### [Assignment]
Exactly as they stand, write out all of the entries again.

(Saved data entries)
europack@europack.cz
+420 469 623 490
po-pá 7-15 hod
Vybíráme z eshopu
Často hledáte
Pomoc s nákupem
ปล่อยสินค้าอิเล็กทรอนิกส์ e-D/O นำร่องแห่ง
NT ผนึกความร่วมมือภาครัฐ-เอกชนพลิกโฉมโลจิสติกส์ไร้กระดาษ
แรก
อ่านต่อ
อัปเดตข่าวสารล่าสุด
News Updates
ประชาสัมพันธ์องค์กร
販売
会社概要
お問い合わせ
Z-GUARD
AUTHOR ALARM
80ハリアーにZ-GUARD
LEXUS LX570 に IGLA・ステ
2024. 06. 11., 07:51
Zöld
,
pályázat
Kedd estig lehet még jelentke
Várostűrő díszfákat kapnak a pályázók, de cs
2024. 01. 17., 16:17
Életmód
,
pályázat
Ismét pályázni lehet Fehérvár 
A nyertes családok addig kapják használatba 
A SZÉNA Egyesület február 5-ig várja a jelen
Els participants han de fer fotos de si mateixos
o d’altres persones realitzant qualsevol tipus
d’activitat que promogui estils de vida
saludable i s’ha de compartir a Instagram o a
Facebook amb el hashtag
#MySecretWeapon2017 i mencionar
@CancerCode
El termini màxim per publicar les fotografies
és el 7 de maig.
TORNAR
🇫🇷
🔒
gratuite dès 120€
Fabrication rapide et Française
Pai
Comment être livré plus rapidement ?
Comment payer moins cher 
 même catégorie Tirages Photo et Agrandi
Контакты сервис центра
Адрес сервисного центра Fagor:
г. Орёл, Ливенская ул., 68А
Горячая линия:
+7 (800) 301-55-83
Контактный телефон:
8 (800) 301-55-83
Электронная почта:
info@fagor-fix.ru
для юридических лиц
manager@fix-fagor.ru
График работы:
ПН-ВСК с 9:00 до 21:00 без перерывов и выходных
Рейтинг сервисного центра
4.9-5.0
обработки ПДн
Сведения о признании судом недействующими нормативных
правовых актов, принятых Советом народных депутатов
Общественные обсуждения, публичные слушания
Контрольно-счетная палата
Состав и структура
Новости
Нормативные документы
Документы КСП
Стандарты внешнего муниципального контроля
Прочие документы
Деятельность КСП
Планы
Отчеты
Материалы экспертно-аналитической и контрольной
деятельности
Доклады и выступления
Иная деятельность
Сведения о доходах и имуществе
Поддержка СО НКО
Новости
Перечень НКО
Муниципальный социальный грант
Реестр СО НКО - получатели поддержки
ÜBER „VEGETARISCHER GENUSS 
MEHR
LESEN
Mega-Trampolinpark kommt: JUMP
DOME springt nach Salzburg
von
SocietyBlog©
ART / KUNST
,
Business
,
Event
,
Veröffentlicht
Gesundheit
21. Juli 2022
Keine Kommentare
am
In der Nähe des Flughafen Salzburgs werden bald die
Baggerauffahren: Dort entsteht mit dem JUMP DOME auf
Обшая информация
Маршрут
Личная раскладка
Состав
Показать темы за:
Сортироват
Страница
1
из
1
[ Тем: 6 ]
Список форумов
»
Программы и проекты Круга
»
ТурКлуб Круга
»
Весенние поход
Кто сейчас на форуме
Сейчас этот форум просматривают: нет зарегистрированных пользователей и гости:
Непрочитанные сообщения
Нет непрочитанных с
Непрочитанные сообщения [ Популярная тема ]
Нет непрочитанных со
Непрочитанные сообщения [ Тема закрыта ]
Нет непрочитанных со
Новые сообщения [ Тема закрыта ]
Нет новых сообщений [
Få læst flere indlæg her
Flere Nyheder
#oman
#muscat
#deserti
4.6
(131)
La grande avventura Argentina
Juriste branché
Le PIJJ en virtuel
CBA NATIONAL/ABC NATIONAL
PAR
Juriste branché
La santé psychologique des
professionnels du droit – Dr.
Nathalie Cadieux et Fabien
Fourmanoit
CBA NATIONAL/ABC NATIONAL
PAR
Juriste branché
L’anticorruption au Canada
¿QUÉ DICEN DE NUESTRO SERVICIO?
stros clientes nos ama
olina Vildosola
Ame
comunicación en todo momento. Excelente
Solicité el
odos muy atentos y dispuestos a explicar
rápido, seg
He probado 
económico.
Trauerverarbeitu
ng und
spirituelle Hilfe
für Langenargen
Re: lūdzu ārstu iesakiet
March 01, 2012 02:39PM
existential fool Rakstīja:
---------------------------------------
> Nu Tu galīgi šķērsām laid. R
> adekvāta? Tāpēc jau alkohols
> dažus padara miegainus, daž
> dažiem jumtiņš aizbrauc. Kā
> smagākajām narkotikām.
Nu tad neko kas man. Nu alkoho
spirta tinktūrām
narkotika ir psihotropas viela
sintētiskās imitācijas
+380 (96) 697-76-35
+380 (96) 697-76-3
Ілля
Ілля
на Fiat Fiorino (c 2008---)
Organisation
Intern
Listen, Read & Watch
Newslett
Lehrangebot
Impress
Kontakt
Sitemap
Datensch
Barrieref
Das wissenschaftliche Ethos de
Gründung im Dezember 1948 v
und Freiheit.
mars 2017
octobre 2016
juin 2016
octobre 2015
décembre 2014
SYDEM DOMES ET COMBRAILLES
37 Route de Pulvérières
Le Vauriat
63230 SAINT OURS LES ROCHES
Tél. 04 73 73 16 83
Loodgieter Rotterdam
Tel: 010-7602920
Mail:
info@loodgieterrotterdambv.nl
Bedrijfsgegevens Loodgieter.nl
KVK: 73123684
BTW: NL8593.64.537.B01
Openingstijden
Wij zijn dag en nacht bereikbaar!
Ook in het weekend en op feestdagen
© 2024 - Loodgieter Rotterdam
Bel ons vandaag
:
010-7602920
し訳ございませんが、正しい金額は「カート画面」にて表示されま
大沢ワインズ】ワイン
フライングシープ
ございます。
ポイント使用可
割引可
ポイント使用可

### [Written solution]
europack@europack.cz
+420 469 623 490
po-pá 7-15 hod
Vybíráme z eshopu
Často hledáte
Pomoc s nákupem
ปล่อยสินค้าอิเล็กทรอนิกส์ e-D/O นำร่องแห่ง
NT ผนึกความร่วมมือภาครัฐ-เอกชนพลิกโฉมโลจิสติกส์ไร้กระดาษ
แรก
อ่านต่อ
อัปเดตข่าวสารล่าสุด
News Updates
ประชาสัมพันธ์องค์กร
販売
会社概要
お問い合わせ
Z-GUARD
AUTHOR ALARM
80ハリアーにZ-GUARD
LEXUS LX570 に IGLA・ステ
2024. 06. 11., 07:51
Zöld
,
pályázat
Kedd estig lehet még jelentke
Várostűrő díszfákat kapnak a pályázók, de cs
2024. 01. 17., 16:17
Életmód
,
pályázat
Ismét pályázni lehet Fehérvár 
A nyertes családok addig kapják használatba 
A SZÉNA Egyesület február 5-ig várja a jelen
Els participants han de fer fotos de si mateixos
o d’altres persones realitzant qualsevol tipus
d’activitat que promogui estils de vida
saludable i s’ha de compartir a Instagram o a
Facebook amb el hashtag
#MySecretWeapon2017 i mencionar
@CancerCode
El termini màxim per publicar les fotografies
és el 7 de maig.
TORNAR
🇫🇷
🔒
gratuite dès 120€
Fabrication rapide et Française
Pai
Comment être livré plus rapidement ?
Comment payer moins cher 
 même catégorie Tirages Photo et Agrandi
Контакты сервис центра
Адрес сервисного центра Fagor:
г. Орёл, Ливенская ул., 68А
Горячая линия:
+7 (800) 301-55-83
Контактный телефон:
8 (800) 301-55-83
Электронная почта:
info@fagor-fix.ru
для юридических лиц
manager@fix-fagor.ru
График работы:
ПН-ВСК с 9:00 до 21:00 без перерывов и выходных
Рейтинг сервисного центра
4.9-5.0
обработки ПДн
Сведения о признании судом недействующими нормативных
правовых актов, принятых Советом народных депутатов
Общественные обсуждения, публичные слушания
Контрольно-счетная палата
Состав и структура
Новости
Нормативные документы
Документы КСП
Стандарты внешнего муниципального контроля
Прочие документы
Деятельность КСП
Планы
Отчеты
Материалы экспертно-аналитической и контрольной
деятельности
Доклады и выступления
Иная деятельность
Сведения о доходах и имуществе
Поддержка СО НКО
Новости
Перечень НКО
Муниципальный социальный грант
Реестр СО НКО - получатели поддержки
ÜBER „VEGETARISCHER GENUSS 
MEHR
LESEN
Mega-Trampolinpark kommt: JUMP
DOME springt nach Salzburg
von
SocietyBlog©
ART / KUNST
,
Business
,
Event
,
Veröffentlicht
Gesundheit
21. Juli 2022
Keine Kommentare
am
In der Nähe des Flughafen Salzburgs werden bald die
Baggerauffahren: Dort entsteht mit dem JUMP DOME auf
Обшая информация
Маршрут
Личная раскладка
Состав
Показать темы за:
Сортироват
Страница
1
из
1
[ Тем: 6 ]
Список форумов
»
Программы и проекты Круга
»
ТурКлуб Круга
»
Весенние поход
Кто сейчас на форуме
Сейчас этот форум просматривают: нет зарегистрированных пользователей и гости:
Непрочитанные сообщения
Нет непрочитанных с
Непрочитанные сообщения [ Популярная тема ]
Нет непрочитанных со
Непрочитанные сообщения [ Тема закрыта ]
Нет непрочитанных со
Новые сообщения [ Тема закрыта ]
Нет новых сообщений [
Få læst flere indlæg her
Flere Nyheder
#oman
#muscat
#deserti
4.6
(131)
La grande avventura Argentina
Juriste branché
Le PIJJ en virtuel
CBA NATIONAL/ABC NATIONAL
PAR
Juriste branché
La santé psychologique des
professionnels du droit – Dr.
Nathalie Cadieux et Fabien
Fourmanoit
CBA NATIONAL/ABC NATIONAL
PAR
Juriste branché
L’anticorruption au Canada
¿QUÉ DICEN DE NUESTRO SERVICIO?
stros clientes nos ama
olina Vildosola
Ame
comunicación en todo momento. Excelente
Solicité el
odos muy atentos y dispuestos a explicar
rápido, seg
He probado 
económico.
Trauerverarbeitu
ng und
spirituelle Hilfe
für Langenargen
Re: lūdzu ārstu iesakiet
March 01, 2012 02:39PM
existential fool Rakstīja:
---------------------------------------
> Nu Tu galīgi šķērsām laid. R
> adekvāta? Tāpēc jau alkohols
> dažus padara miegainus, daž
> dažiem jumtiņš aizbrauc. Kā
> smagākajām narkotikām.
Nu tad neko kas man. Nu alkoho
spirta tinktūrām
narkotika ir psihotropas viela
sintētiskās imitācijas
+380 (96) 697-76-35
+380 (96) 697-76-3
Ілля
Ілля
на Fiat Fiorino (c 2008---)
Organisation
Intern
Listen, Read & Watch
Newslett
Lehrangebot
Impress
Kontakt
Sitemap
Datensch
Barrieref
Das wissenschaftliche Ethos de
Gründung im Dezember 1948 v
und Freiheit.
mars 2017
octobre 2016
juin 2016
octobre 2015
décembre 2014
SYDEM DOMES ET COMBRAILLES
37 Route de Pulvérières
Le Vauriat
63230 SAINT OURS LES ROCHES
Tél. 04 73 73 16 83
Loodgieter Rotterdam
Tel: 010-7602920
Mail:
info@loodgieterrotterdambv.nl
Bedrijfsgegevens Loodgieter.nl
KVK: 73123684
BTW: NL8593.64.537.B01
Openingstijden
Wij zijn dag en nacht bereikbaar!
Ook in het weekend en op feestdagen
© 2024 - Loodgieter Rotterdam
Bel ons vandaag
:
010-7602920
し訳ございませんが、正しい金額は「カート画面」にて表示されま
大沢ワインズ】ワイン
フライングシープ
ございます。
ポイント使用可
割引可
ポイント使用可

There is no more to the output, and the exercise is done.